You dumb motherfuxker you asked why they took a high leg into a salon that has three phase equipment. How stupid do you have to be to even ask that question.?

And then come back with this response instead of admitting how ******** that was to say.


----------



## 347sparky (May 14, 2012)

mcclary's electrical said:


> The salon has three phase equipment. *I can still build high leg services* in city of richmond up to 200 amps


 
Why would you want to? Besides feeding all motor loads.


----------



## McClary’s Electrical (Feb 21, 2009)

WyeDelta said:


> ooo cool beans bro! must be some kind of super engeneer.. ill tell you what you go ahead and build that 200 amps of wild leg, and ill tell ya what to do with it.


Just stfu, you're sounding dumber and dumber


----------



## MDShunk (Jan 7, 2007)

347sparky said:


> Why would you want to? Besides feeding all motor loads.


I've built a couple. One was because there were too many straight 240 loads that would have required buck-boosts. The other was a service change (worn out service equipment), for an existing high-leg service. Rather than investigate everything that would or would not run on 208, the high leg drop was re-used.


----------



## McClary’s Electrical (Feb 21, 2009)

347sparky said:


> Why would you want to? Besides feeding all motor loads.


I wouldnt. Im simply telling this guy how things work in the real world.


----------



## WyeDelta (Jul 28, 2012)

347sparky said:


> Why would you want to? Besides feeding all motor loads.



yeah man, exactally!:thumbup:


----------



## nrp3 (Jan 24, 2009)

I had never seen one of these until I was on a nature walk outside of Charleston SC and saw one on an old abandoned pump house out in the woods. Could see the three phase drop, but only two pots on the pole, one smaller than the other.


----------



## 347sparky (May 14, 2012)

MDShunk said:


> I've built a couple. One was because there were too many straight 240 loads that would have required buck-boosts. The other was a service change (worn out service equipment), for an existing high-leg service. Rather than investigate everything that would or would not run on 208, the high leg drop was re-used.
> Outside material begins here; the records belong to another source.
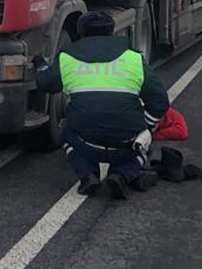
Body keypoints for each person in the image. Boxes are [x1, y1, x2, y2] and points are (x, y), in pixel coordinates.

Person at [36, 11, 169, 199]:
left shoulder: (67, 57)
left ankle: (87, 175)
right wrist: (146, 127)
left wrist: (39, 64)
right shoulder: (133, 58)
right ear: (112, 31)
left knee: (67, 134)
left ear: (80, 31)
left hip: (87, 142)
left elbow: (45, 83)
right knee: (145, 146)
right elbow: (160, 100)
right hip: (126, 144)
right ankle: (121, 175)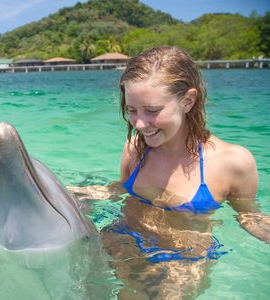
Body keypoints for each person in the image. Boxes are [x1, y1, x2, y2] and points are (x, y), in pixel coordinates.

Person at [70, 46, 269, 298]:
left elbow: (250, 216)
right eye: (132, 110)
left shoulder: (233, 162)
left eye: (152, 111)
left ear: (188, 101)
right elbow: (119, 189)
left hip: (179, 262)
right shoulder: (135, 149)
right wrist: (79, 195)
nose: (139, 124)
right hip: (119, 242)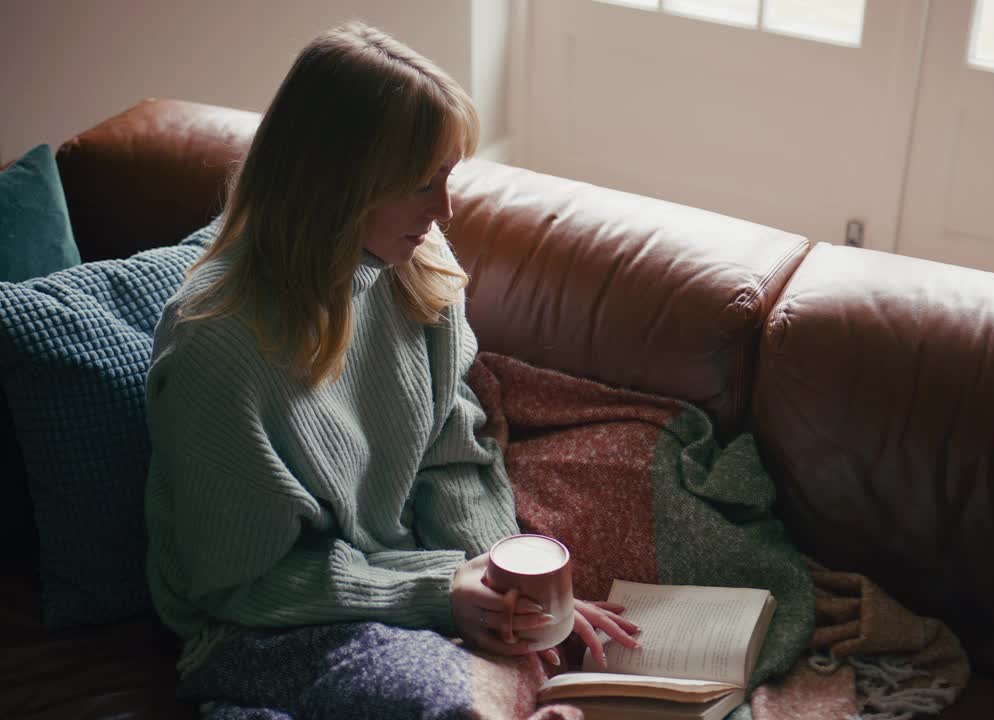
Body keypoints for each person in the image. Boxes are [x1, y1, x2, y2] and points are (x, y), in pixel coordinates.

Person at [143, 20, 639, 717]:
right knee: (441, 698)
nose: (444, 210)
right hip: (267, 623)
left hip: (404, 568)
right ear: (337, 186)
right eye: (421, 184)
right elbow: (236, 586)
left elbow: (453, 457)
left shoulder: (416, 268)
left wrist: (504, 585)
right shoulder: (221, 354)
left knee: (646, 470)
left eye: (448, 177)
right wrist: (437, 593)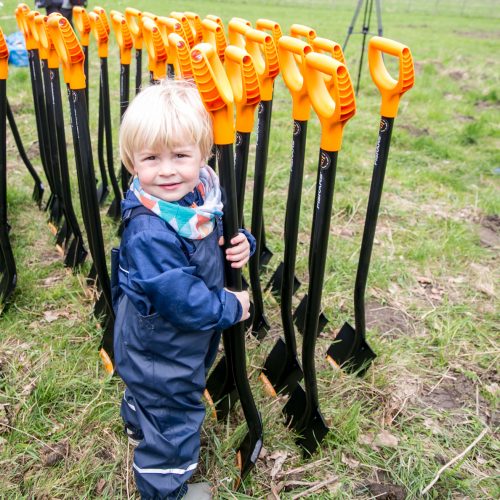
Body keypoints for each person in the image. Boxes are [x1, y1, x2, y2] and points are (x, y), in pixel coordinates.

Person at [112, 78, 254, 500]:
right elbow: (183, 302)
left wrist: (241, 241)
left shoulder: (197, 199)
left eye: (180, 155)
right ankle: (164, 487)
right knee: (175, 416)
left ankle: (138, 418)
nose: (167, 169)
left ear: (202, 154)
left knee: (150, 395)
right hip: (164, 349)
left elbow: (217, 231)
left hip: (159, 346)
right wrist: (231, 307)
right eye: (151, 158)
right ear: (132, 162)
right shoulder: (150, 230)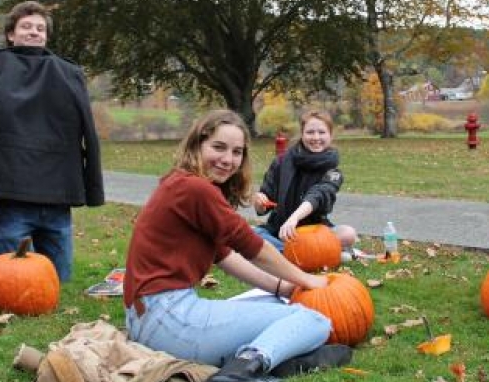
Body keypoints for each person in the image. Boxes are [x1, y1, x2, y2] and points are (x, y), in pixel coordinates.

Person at [123, 109, 351, 382]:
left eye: (236, 152)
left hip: (146, 319)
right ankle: (243, 369)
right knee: (314, 320)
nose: (227, 160)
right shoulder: (195, 189)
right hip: (170, 320)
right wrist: (307, 281)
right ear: (198, 144)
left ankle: (274, 361)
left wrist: (283, 287)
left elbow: (226, 256)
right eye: (218, 147)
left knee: (271, 301)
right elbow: (252, 246)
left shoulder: (181, 183)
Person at [0, 1, 104, 287]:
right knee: (9, 284)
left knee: (57, 284)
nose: (34, 32)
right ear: (11, 33)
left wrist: (91, 187)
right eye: (27, 26)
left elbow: (89, 135)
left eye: (40, 28)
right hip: (12, 192)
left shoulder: (69, 74)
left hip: (58, 194)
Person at [252, 110, 357, 259]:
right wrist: (259, 201)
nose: (316, 137)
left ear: (330, 135)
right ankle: (312, 254)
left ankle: (285, 253)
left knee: (348, 234)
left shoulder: (333, 171)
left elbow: (317, 195)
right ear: (302, 134)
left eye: (321, 132)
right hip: (279, 231)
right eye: (310, 132)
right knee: (252, 234)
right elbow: (266, 201)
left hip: (314, 232)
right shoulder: (281, 162)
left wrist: (294, 218)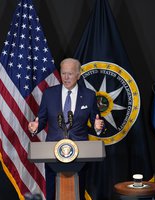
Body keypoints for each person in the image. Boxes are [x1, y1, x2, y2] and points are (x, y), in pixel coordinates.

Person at [28, 58, 104, 200]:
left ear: (78, 74)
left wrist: (98, 127)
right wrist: (35, 127)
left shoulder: (89, 95)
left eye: (70, 74)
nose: (66, 77)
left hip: (80, 155)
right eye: (63, 73)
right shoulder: (49, 94)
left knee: (77, 194)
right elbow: (41, 119)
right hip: (52, 154)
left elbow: (96, 120)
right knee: (52, 193)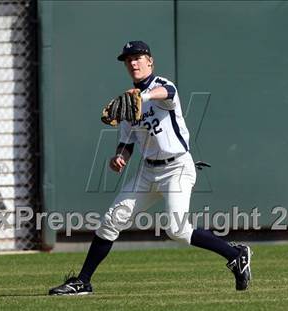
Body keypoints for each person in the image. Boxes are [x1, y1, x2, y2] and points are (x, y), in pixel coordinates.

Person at [49, 41, 252, 295]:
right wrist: (119, 157)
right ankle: (83, 281)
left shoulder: (162, 88)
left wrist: (141, 96)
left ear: (150, 61)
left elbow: (166, 93)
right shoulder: (126, 104)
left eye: (137, 57)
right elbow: (126, 143)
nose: (132, 63)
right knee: (111, 221)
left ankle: (236, 255)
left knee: (177, 229)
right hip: (147, 172)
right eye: (128, 60)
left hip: (177, 167)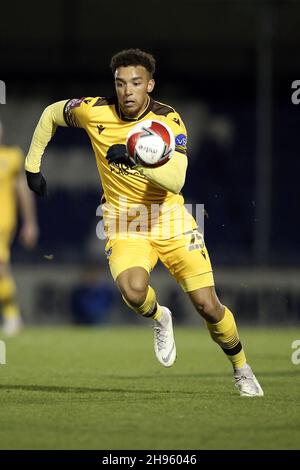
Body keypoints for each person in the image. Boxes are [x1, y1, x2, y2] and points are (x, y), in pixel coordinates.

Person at [24, 48, 263, 397]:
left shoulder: (168, 121)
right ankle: (159, 318)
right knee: (134, 293)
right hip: (124, 221)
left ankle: (242, 368)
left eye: (136, 83)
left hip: (170, 219)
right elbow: (50, 114)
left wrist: (137, 161)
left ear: (149, 84)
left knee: (207, 306)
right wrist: (33, 166)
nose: (127, 91)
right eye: (120, 83)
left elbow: (178, 179)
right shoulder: (94, 111)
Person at [0, 121, 39, 336]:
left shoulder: (11, 157)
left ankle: (12, 315)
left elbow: (23, 190)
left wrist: (30, 222)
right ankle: (12, 315)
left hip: (2, 222)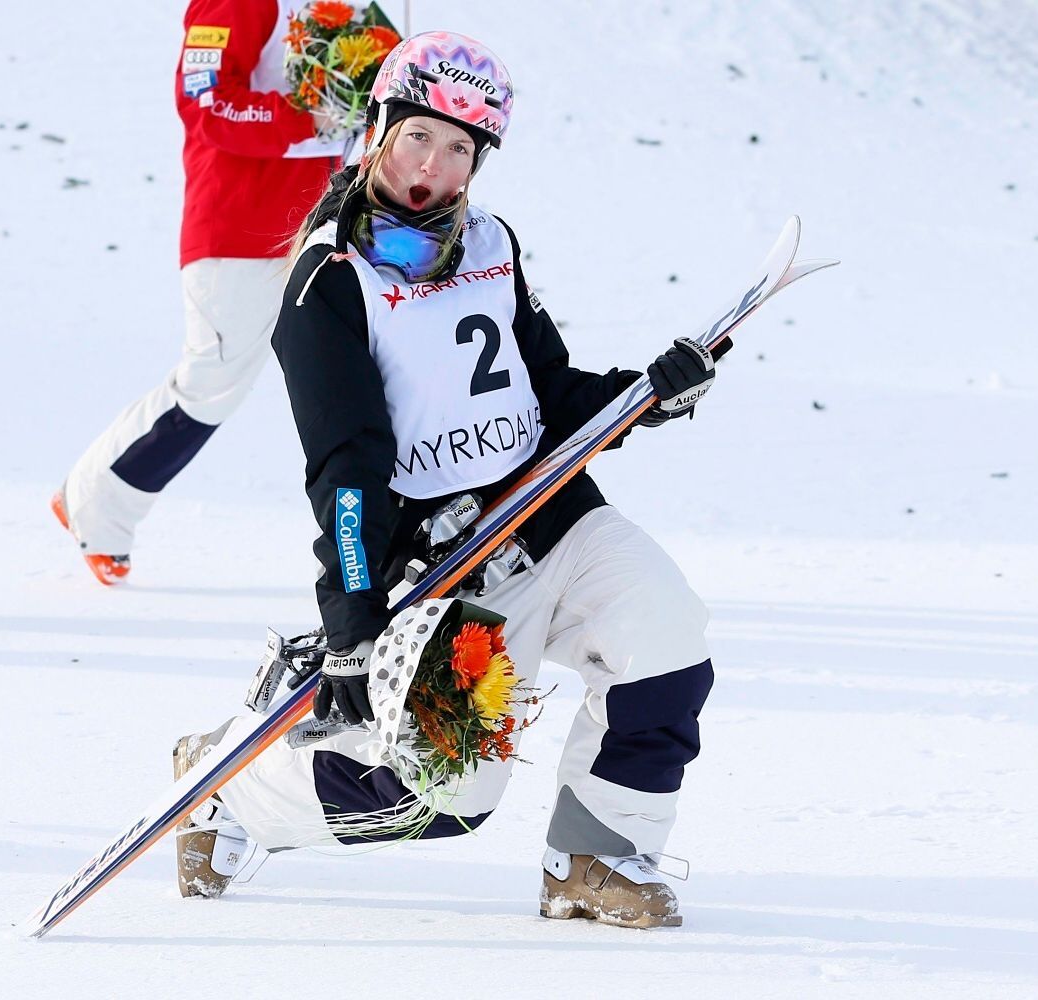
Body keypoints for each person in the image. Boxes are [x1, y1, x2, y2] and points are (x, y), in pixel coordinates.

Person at [172, 31, 729, 928]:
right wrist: (351, 619)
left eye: (460, 148)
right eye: (418, 137)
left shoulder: (491, 243)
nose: (433, 167)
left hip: (550, 513)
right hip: (447, 563)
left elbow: (547, 389)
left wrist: (645, 395)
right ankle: (230, 784)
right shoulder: (328, 283)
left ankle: (594, 858)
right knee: (435, 799)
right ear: (378, 130)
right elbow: (346, 471)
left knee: (668, 638)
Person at [51, 0, 356, 585]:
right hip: (239, 232)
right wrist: (310, 120)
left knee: (357, 373)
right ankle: (96, 502)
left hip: (315, 227)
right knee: (212, 382)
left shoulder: (338, 6)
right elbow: (204, 100)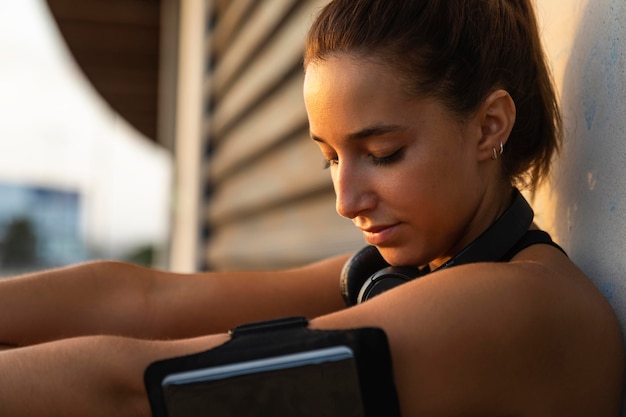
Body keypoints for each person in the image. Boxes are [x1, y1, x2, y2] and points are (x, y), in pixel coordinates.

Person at [0, 0, 623, 415]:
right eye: (329, 157)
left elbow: (143, 391)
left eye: (382, 152)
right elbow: (147, 300)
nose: (345, 200)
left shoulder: (519, 304)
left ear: (489, 127)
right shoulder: (411, 273)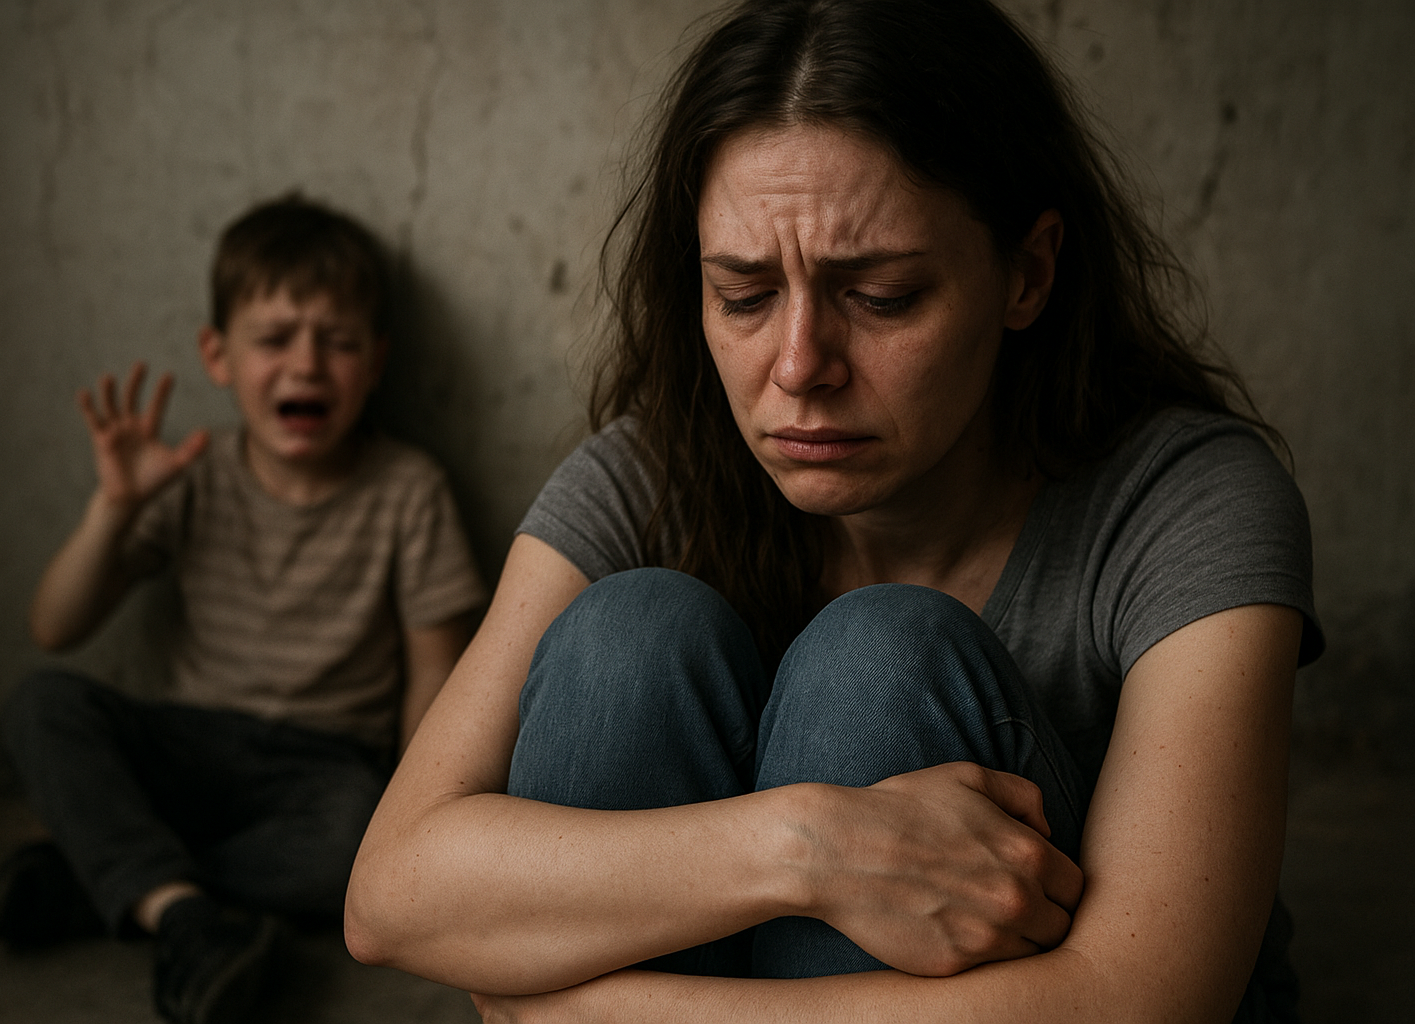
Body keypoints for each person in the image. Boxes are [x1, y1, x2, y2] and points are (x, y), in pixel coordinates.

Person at [344, 0, 1321, 1020]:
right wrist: (809, 844)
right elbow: (392, 895)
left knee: (879, 662)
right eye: (745, 294)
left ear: (1026, 273)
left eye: (883, 295)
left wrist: (585, 1007)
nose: (800, 367)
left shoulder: (1190, 500)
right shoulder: (652, 472)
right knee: (626, 638)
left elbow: (1146, 994)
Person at [0, 195, 487, 1024]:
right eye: (275, 339)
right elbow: (55, 626)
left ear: (378, 360)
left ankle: (124, 884)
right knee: (43, 703)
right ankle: (183, 912)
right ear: (217, 354)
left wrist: (414, 821)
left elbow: (436, 672)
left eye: (339, 341)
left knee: (360, 839)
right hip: (189, 748)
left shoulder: (408, 489)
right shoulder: (196, 473)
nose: (307, 364)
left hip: (322, 773)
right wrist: (113, 509)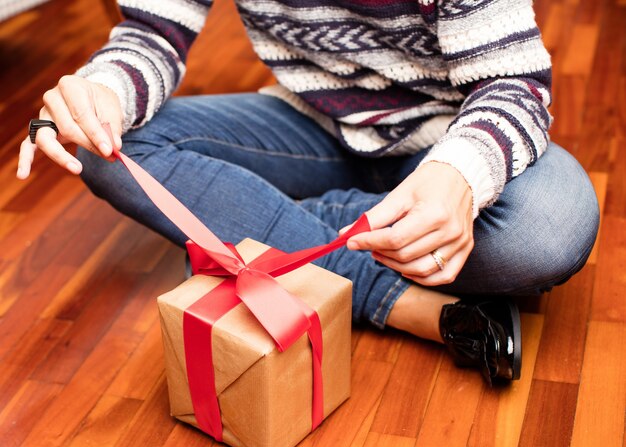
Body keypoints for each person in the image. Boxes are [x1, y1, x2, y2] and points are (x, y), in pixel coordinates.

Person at [18, 0, 599, 385]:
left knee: (548, 228)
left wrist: (462, 175)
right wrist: (100, 94)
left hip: (444, 136)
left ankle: (273, 225)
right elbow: (150, 35)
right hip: (309, 124)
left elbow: (515, 84)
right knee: (105, 151)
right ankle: (398, 303)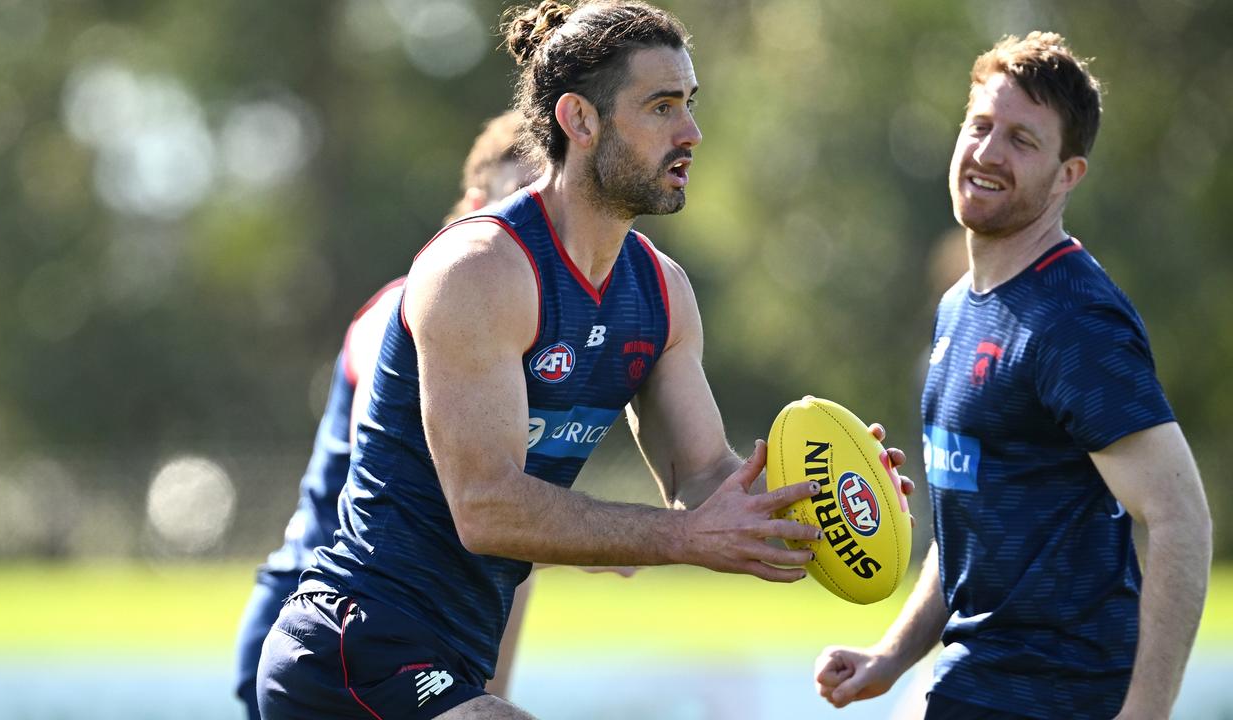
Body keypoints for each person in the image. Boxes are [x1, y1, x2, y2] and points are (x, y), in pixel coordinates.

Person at [258, 2, 910, 719]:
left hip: (455, 658)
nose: (690, 132)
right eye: (661, 107)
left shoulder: (662, 294)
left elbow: (702, 478)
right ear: (579, 120)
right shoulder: (479, 271)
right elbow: (486, 507)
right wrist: (687, 539)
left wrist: (830, 499)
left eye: (689, 105)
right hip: (354, 648)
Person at [814, 32, 1211, 719]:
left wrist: (1146, 712)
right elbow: (967, 533)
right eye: (980, 126)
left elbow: (1181, 517)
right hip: (971, 684)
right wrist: (892, 656)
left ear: (1067, 175)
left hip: (1058, 698)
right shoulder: (958, 308)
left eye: (1023, 141)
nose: (989, 153)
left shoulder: (1074, 320)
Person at [233, 111, 538, 720]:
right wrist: (620, 533)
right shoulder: (402, 311)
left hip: (415, 646)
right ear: (477, 203)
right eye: (522, 200)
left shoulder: (529, 340)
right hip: (325, 631)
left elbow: (510, 555)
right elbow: (426, 488)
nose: (540, 227)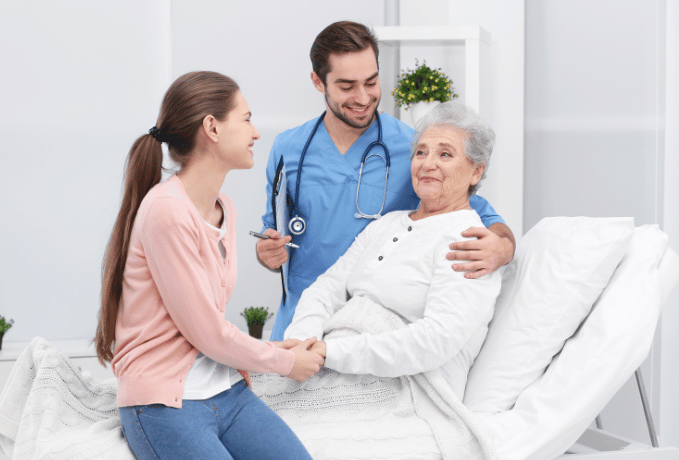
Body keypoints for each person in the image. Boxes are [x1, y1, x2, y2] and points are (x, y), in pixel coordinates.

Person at [252, 102, 503, 458]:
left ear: (476, 171)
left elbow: (435, 341)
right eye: (420, 152)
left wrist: (330, 353)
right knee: (233, 410)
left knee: (287, 444)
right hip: (330, 362)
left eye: (445, 154)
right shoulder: (387, 223)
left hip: (405, 386)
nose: (427, 163)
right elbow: (326, 288)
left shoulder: (471, 242)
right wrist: (302, 342)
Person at [93, 71, 322, 460]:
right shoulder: (166, 211)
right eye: (246, 119)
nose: (255, 133)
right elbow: (208, 333)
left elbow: (205, 325)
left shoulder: (224, 208)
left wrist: (268, 348)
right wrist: (285, 362)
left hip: (228, 392)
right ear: (212, 128)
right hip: (164, 404)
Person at [257, 21, 515, 341]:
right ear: (318, 82)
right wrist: (267, 253)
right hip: (299, 321)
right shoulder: (287, 149)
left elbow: (476, 212)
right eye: (347, 86)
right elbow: (274, 233)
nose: (363, 97)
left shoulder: (413, 149)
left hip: (368, 326)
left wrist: (502, 248)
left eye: (372, 81)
That makes sense, I guess usually when I have built services the POCO already had determined that 120/208 3phase is what was available. All of the delta services are in the old industrial areas (almost abandoned) where I'm at.


----------



## WyeDelta (Jul 28, 2012)

MDShunk said:


> I've built a couple. One was because there were too many straight 240 loads that would have required buck-boosts. The other was a service change (worn out service equipment), for an existing high-leg service. Rather than investigate everything that would or would not run on 208, the high leg drop was re-used.


well spoken bud, it sounded to me that the salon had retrofit the suite to accomidate there needs. 

it was a simple question that got taken way too far, and i value your answer. where im at you dont see that but rarely, i havent physically seen one myself but in textbooks, all of the factories and distribution facillities my company services has all been 120/208-240 del/y 277/480 240/480d i mean i have hooked eqpt. european with strange 3p voltages etc, but never physically seen the high leg in a panel


----------



## MDShunk (Jan 7, 2007)

WyeDelta said:


> well spoken bud, it sounded to me that the salon had retrofit the suite to accomidate there needs.
> 
> it was a simple question that got taken way too far, and i value your answer. where im at you dont see that but rarely, i havent physically seen one myself but in textbooks, all of the factories and distribution facillities my company services has all been 120/208-240 del/y 277/480 240/480d i mean i have hooked eqpt. european with strange 3p voltages etc, but never physically seen the high leg in a panel


They're all over the place in my area. Mostly in older, industrial and commercial areas with overhead lines. Even if a service change is done to a building that is served with only two pots, unless there's some compelling reason to change it to a 208 service, the high leg drop stays. Nothing wrong with that. It just might be different than some electricians are used to working on. I'm sure that's a fact, judging on the number of calls I've ran where the previous electrician blew something up. Last one I remember was a new clothes dryer outlet. The installing electrician sorta forgot that these things are served with a neutral for a reason. Some of the internal loads are 120. Doesn't work so well when the leg that was going to be used inside the dryer for the 120 was clipped on the high leg pole.


----------



## WyeDelta (Jul 28, 2012)

MDShunk said:


> They're all over the place in my area. Mostly in older, industrial and commercial areas with overhead lines. Even if a service change is done to a building that is served with only two pots, unless there's some compelling reason to change it to a 208 service, the high leg drop stays. Nothing wrong with that. It just might be different than some electricians are used to working on. I'm sure that's a fact, judging on the number of calls I've ran where the previous electrician blew something up. Last one I remember was a new clothes dryer outlet. The installing electrician sorta forgot that these things are served with a neutral for a reason. Some of the internal loads are 120. Doesn't work so well when the leg that was going to be used inside the dryer for the 120 was clipped on the high leg pole.


well at least that dryer worked REALLY good for a few seconds :laughing: ive heard of that happening before just not here hah. and yes thank you for enlightening me on why people have to deal with high legs at least in your area, if theres not a reason tonvert to 208 they pull in the wild leg. sweet!


----------



## McClary’s Electrical (Feb 21, 2009)

WyeDelta said:


> it was a simple question that got taken way too far,


 
Soory dude, don't play MR. innocent now. This was your response to me for absolutely no reason.




WyeDelta said:


> sit on it
> ...
> really dude? are you qualified to even be on the internet?
> i was asking a rhetorical question, hoping for a response consisting of useful information.
> unlike you, asking a ******** question, and removing all doubt from my mind and others that you are a complete dunce. :thumbsup:


 

:blink::blink:


But that's ok, deep down I still have that warm feeling of knowing I am right:whistling2:


----------



## BBQ (Nov 16, 2010)

mcclary's electrical said:


> Soory dude,


wyedelta = Cletis to me.


----------



## DriveGuru (Jul 29, 2012)

"Red Leg Delta" Is used widely in Indiana as well, I think cause its cheaper for the power company supplying the transformers. It's hard to protect people from someone who should have put a meter on it first...Always Step 1...lol. I see allot of people blow up lighting that way.


----------



## McClary’s Electrical (Feb 21, 2009)

BBQ said:


> wyedelta = Cletis to me.


 
Oh damm, I have a dilemma then. I like Cletis, but not this guy. Does that give me multiple personalities too?


----------